Another language that comes to mind is Python. It as convenient as LISP for writing higher-order functions and dealing with binary data is relatively simple (thanks to its struct module). But it is slow. Sequentially reading ~160 millions of records from a BerkeleyDB RECNO database is taking forever! I'm watching the disk bandwidth usage, and it is meager 0.5MB/sec! And the CPU consumption is 100%. BerkeleyDB can't be the bottleneck since it is very fast with C or C++. The disk obviously has greater bandwidth. That leaves us with a single bottleneck: the Python itself.

Why can't we have a nice, compiled, portable language compatible with C data types, which makes life easy for writing higher-order programs? Something like D or Cyclone. Unfortunately, both fail the premise of portability (e.g. I'm running NetBSD and FreeBSD..)

Oh well.. Maybe I'll just go back to the old, type-unsafe and very powerful way of representing everything with functions taking unspecified parameters (the f() parameter list; this is not the same as f(void) in C!) and void pointers. With a few typecasts inserted here and there, everything should work fine!

Oh, BTW, that Python is still running. More than half an hour and still not finished. I've managed to write this post while waiting.. I'll post here the final time.

2005-07-12

PostgreSQL experience and how it made me use BerkeleyDB

I've tried using PostgreSQL v.8 to process a large amount of web server access logs. The processing has a large internal state that has to be kept between successive accesses. I have to say I was disappointed how unsuitable for the task PostgreSQL is. Namely:
  • pgSQL procedural language doesn't have static variables. This means that I have to reinitialize some variables upon each entry into a function, OR pass a bunch of values to helper functions.
  • Python and perl procedural languages don't make cursors available. they first store the whole query result in the server's memory and then operate on it. Should I say that I've run out of memory on the server?
  • PostgreSQL doesn't provide cursors for update, so I had to execute an UPDATE for each returned row after calculating some statistics. SELECT/calculate/UPDATE really kills the database even when you have all the indexes. Also if it had cursors for update, I could save state in temporary tables and pass cursors for update to helper functions instead oflarge parameter lists.
All of these points make it extremely hard to write maintainable server-side data-processing functions. After having to debug ~250 line pgSQL function (and I had to use pgSQL because it is the only one which supports cursors) with a bunch of 'RAISE NOTICE' statements, I've gotten fed up. Not to mention it was unbearably slow. This experience made me realize why companies are still buying commercial databases like Oracle.

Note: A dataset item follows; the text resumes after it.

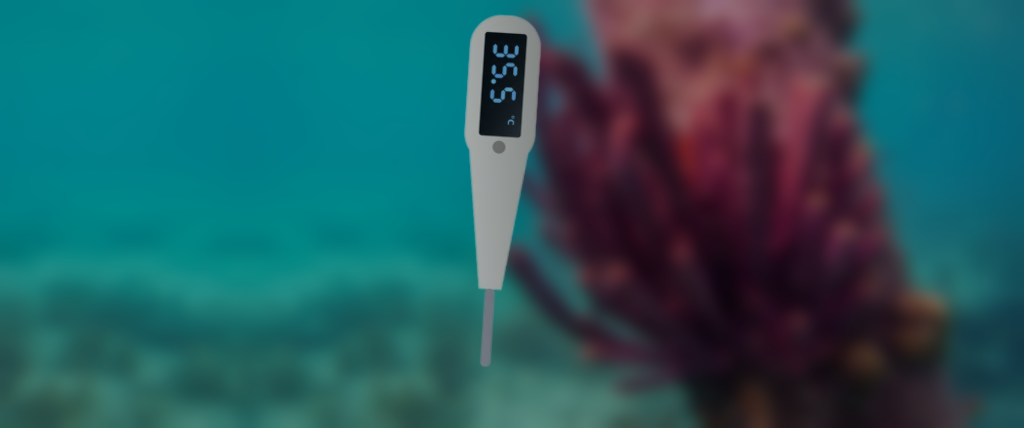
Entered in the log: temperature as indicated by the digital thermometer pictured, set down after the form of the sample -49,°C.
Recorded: 35.5,°C
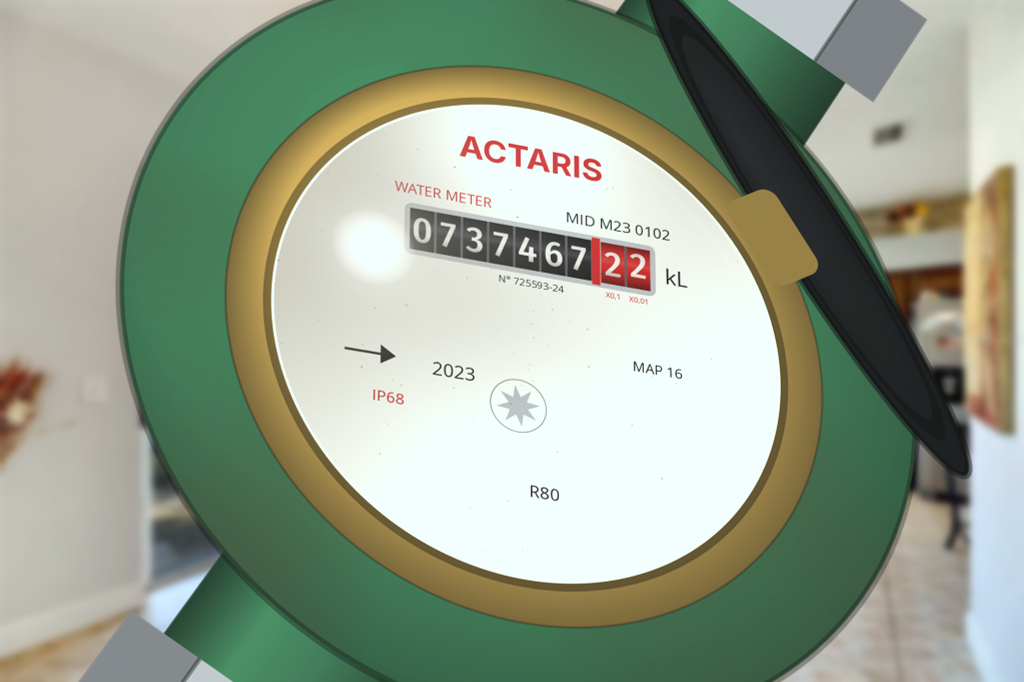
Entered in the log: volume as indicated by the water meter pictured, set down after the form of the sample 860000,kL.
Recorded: 737467.22,kL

I have also experimented with gigabase, but it also had problems on its own: You either have a choice of either:
  • Index access getting rapidly slower on each insertion.
  • Give up on insert/select programming. If you want the fast index insertion, then the insertions are not visible to SELECTs until you commit the transaction. And commiting often again becomes rapidly slow.
Finally, I've decided upon a proven solution: BerkeleyDB. It offers a hash access method (the official PostgreSQL docs discourage using hash indexes) and is extremly fast (I've managed to do ~90k search/insert pairs per second). The drawback is not having a convenient query language like SQL, but I can live with that. The queries I have to perform are not too complex.

Combining the C++ STL containers with a few wrapper classes for convenient access to BerkeleyDB makes me pretty quick in writing custom query programs. Not to mention the processing speed - orders of magnitude faster than PostgreSQL.